The Question That Begs to be Asked. Why?

     My whole life, all I ever wanted was a chance to start over.  Nothing seemed more necessary than an chance for me to be me without all of the baggage of my family if I was ever going to lead a "normal" life.  By the time I was 23 years old my sister, mother, and father had died.  In a very sad way I got the chance to start over.  That same year I met the woman who would become my wife.  With the exception of her mother, I was about to become a member of a "normal" family.  So, I got married and for quite a while life was really good.  I had a good job, financially things were good and we were doing alright.  Then came addiction.  Whether it was alcohol, marijuana, cocaine, work, money, or sex, it took control of my mind.  I honestly believe that addiction is a mental illness.  Perception and thought processes become helplessly distorted.  Logical thought becomes non-existent in active addiction.  The very thought of making sense of addiction may be crazy to begin with.  I have to realize that I may be trying to get an understanding of something that is not able to be understood.

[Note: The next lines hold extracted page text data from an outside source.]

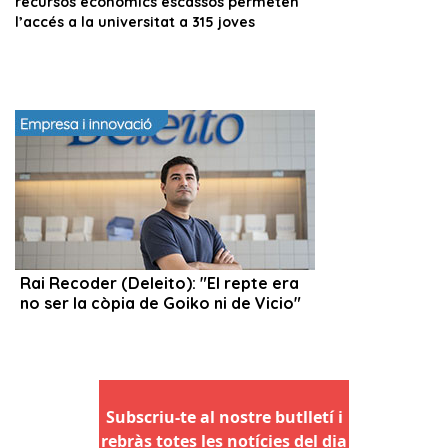
Subscriu-te al nostre butlletí i
rebràs totes les notícies del dia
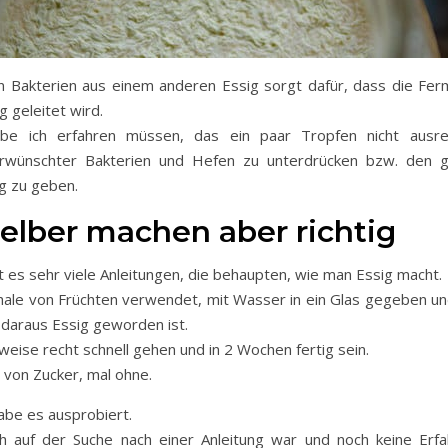
 Bakterien aus einem anderen Essig sorgt dafür, dass die Ferm
g geleitet wird.
be ich erfahren müssen, das ein paar Tropfen nicht ausr
wünschter Bakterien und Hefen zu unterdrücken bzw. den g
g zu geben.
selber machen aber richtig
t es sehr viele Anleitungen, die behaupten, wie man Essig macht.
chale von Früchten verwendet, mit Wasser in ein Glas gegeben un
 daraus Essig geworden ist.
ilweise recht schnell gehen und in 2 Wochen fertig sein.
 von Zucker, mal ohne.
habe es ausprobiert.
ch auf der Suche nach einer Anleitung war und noch keine Erf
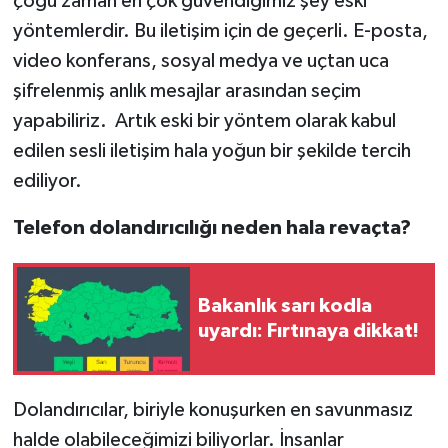
çoğu zaman en çok güvendiğimiz şey eski
yöntemlerdir. Bu iletişim için de geçerli. E-posta,
video konferans, sosyal medya ve uçtan uca
şifrelenmiş anlık mesajlar arasından seçim
yapabiliriz. Artık eski bir yöntem olarak kabul
edilen sesli iletişim hala yoğun bir şekilde tercih
ediliyor.
Telefon dolandırıcılığı neden hala revaçta?
Bakanlık sarı kodla
uyardı: Fırtınaya dikkat!
Dolandırıcılar, biriyle konuşurken en savunmasız
halde olabileceğimizi biliyorlar. İnsanlar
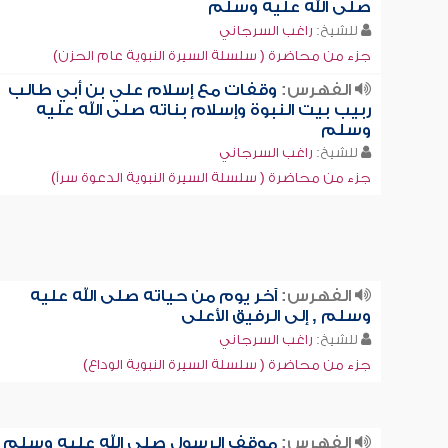
صلى الله عليه وسلم
للشيخ:
راغب السرجاني
جزء من محاضرة ( سلسلة السيرة النبوية عام الحزن)
الفهرس:
وقفات مع إسلام علي بن أبي طالب
ربيب بيت النبوة وإسلام بناته صلى الله عليه
وسلم
للشيخ:
راغب السرجاني
جزء من محاضرة ( سلسلة السيرة النبوية الدعوة سراً)
الفهرس:
آخر يوم من حياته صلى الله عليه
وسلم , إلى الرفيق الأعلى
للشيخ:
راغب السرجاني
جزء من محاضرة ( سلسلة السيرة النبوية الوداع)
الفهرس:
موقف الرسول صلى الله عليه وسلم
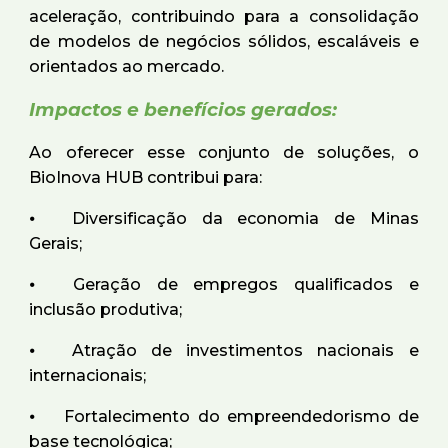
aceleração, contribuindo para a consolidação
de modelos de negócios sólidos, escaláveis e
orientados ao mercado.
Impactos e benefícios gerados:
Ao oferecer esse conjunto de soluções, o
BioInova HUB contribui para:
⦁
Diversificação da economia de Minas
Gerais;
⦁
Geração de empregos qualificados e
inclusão produtiva;
⦁
Atração de investimentos nacionais e
internacionais;
⦁
Fortalecimento do empreendedorismo de
base tecnológica;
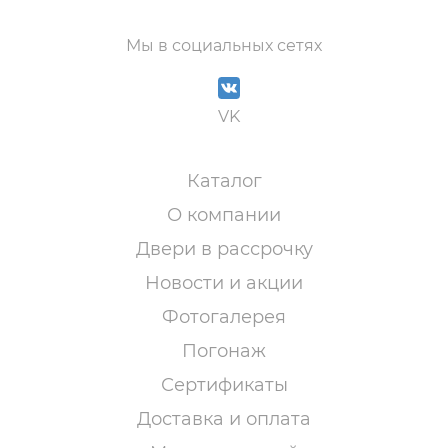
Мы в социальных сетях
VK
Каталог
О компании
Двери в рассрочку
Новости и акции
Фотогалерея
Погонаж
Сертификаты
Доставка и оплата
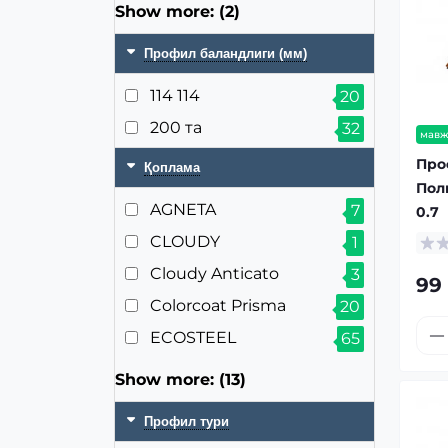
Show more: (2)
Профил баландлиги (мм)
114 114
20
200 та
32
мавж
Про
Қоплама
Пол
AGNETA
7
0.7
CLOUDY
1
Cloudy Anticato
3
99
Colorcoat Prisma
20
ECOSTEEL
65
Show more: (13)
Профил тури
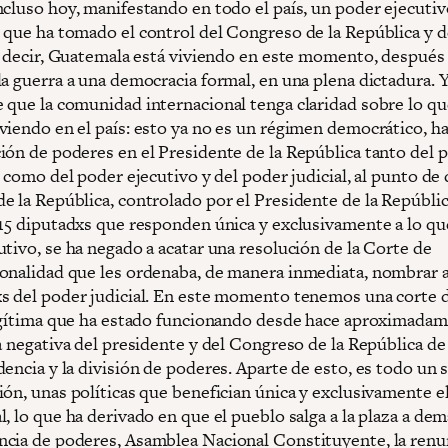
ncluso hoy, manifestando en todo el país, un poder ejecutiv
 que ha tomado el control del Congreso de la República y d
Es decir, Guatemala está viviendo en este momento, después
la guerra a una democracia formal, en una plena dictadura. 
 que la comunidad internacional tenga claridad sobre lo qu
viendo en el país: esto ya no es un régimen democrático, h
ión de poderes en el Presidente de la República tanto del 
, como del poder ejecutivo y del poder judicial, al punto de 
e la República, controlado por el Presidente de la Repúblic
115 diputadxs que responden única y exclusivamente a lo que
tivo, se ha negado a acatar una resolución de la Corte de
onalidad que les ordenaba, de manera inmediata, nombrar a
s del poder judicial. En este momento tenemos una corte 
legítima que ha estado funcionando desde hace aproximada
a negativa del presidente y del Congreso de la República de
encia y la división de poderes. Aparte de esto, es todo un 
ión, unas políticas que benefician única y exclusivamente e
, lo que ha derivado en que el pueblo salga a la plaza a de
cia de poderes, Asamblea Nacional Constituyente, la renu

     So I got this new start I always wanted and my life still became everything I never wanted it to be.  How does everything change for the better and yet I end up being an addict just like my parents?  I have given this a lot of thought.  Everything didn't change or more accurately everything changed, except me.  I was still the same person who lived in that chaos of my childhood and the trauma of my adolescence and the loss of my early adulthood.  Even though everything else had changed, I still hated me.  I have never been ok with who I was.  The idea of being anyone else than who I was always seemed so attractive to me.  I never wanted to deal with myself, my emotions, my issues.  If I could find a way to not feel what I felt, I would find it.  This entire process would just happen subconsciously.  Looking back my behavior patterns never stood out to me, they were all I ever knew.  My addiction has been there my whole life.  At times my addiction may have been dormant but it was there.  Addiction made every effort to make sure that the anxiety, loss, and trauma that I knew growing up would be all I would ever know.  Luckily through NA, in-patient treatment, and individual counseling I had found help and started to be able to piece this all together.  Everyday I find another piece.  What the puzzle will look like when finished remains to be seen.